What is a DPO?

Data protection officer (DPO)

Public authorities and public-sector bodies such as Aarhus University must appoint a data protection officer. It is the data protection officer’s responsibility to advise the data controller and help the organisation comply with the data protection regulations. The obligation to appoint a data protection officer is part of the general data protection regulation’s focus on responsibility in relation to compliance with the data protection regulations. 

The data protection officer’s responsibilities

The data protection officer provides advice and guidance and monitors compliance with data protection regulations. This includes, for example:

  • Advice and guidance for management and employees at AU on questions about data protection, in connection with the preparation of impact analyses, in case of violation of rules etc, or when in doubt about processing of personal data.
  • Advice in connection with the purchase of a new IT system, the preparation of data policies or compliance with the regulations in relation to specific processing of personal data.
  • Monitoring compliance with data protection regulations at AU and the internal policies in this area.

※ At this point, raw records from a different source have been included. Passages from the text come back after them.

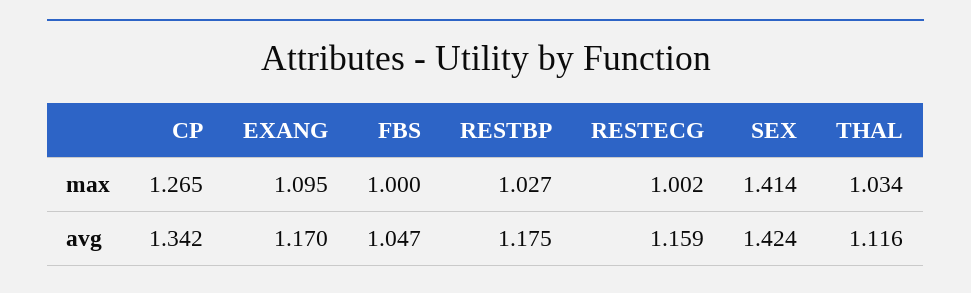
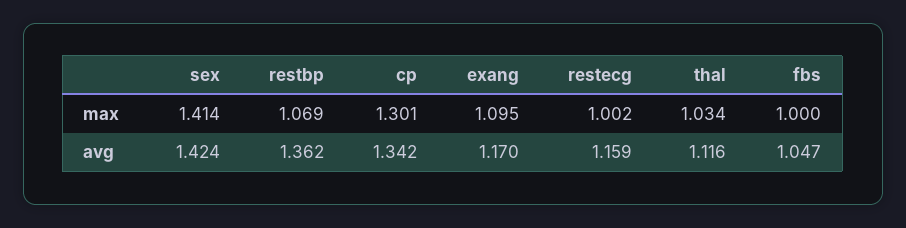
  {
    "CP": {
-     "max": 1.265,
+     "max": 1.301,
      "avg": 1.342
    },
    "EXANG": {
      "max": 1.095,
      "avg": 1.17
    },
    "FBS": {
      "max": 1,
      "avg": 1.047
    },
    "RESTBP": {
-     "max": 1.027,
+     "max": 1.069,
-     "avg": 1.175
+     "avg": 1.362
    },
    "RESTECG": {
      "max": 1.002,
      "avg": 1.159
    },
    "SEX": {
      "max": 1.414,
      "avg": 1.424
    },
    "THAL": {
      "max": 1.034,
      "avg": 1.116
    }
  }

The data protection officer and the Danish Data Protection Agency

The data protection officer is the point of contact to the Danish Data Protection Agency and cooperates with the Danish Data Protection Agency on behalf of the data controller. For example, if an impact analysis shows that the processing of personal data would lead to high risk for data subjects and the organisation is obliged to contact the Danish Data Protection Agency before processing begins. Contact to the Danish Data Protection Agency can also take place in connection with Danish Data Protection Agency inspections or in relation to a specific complaint.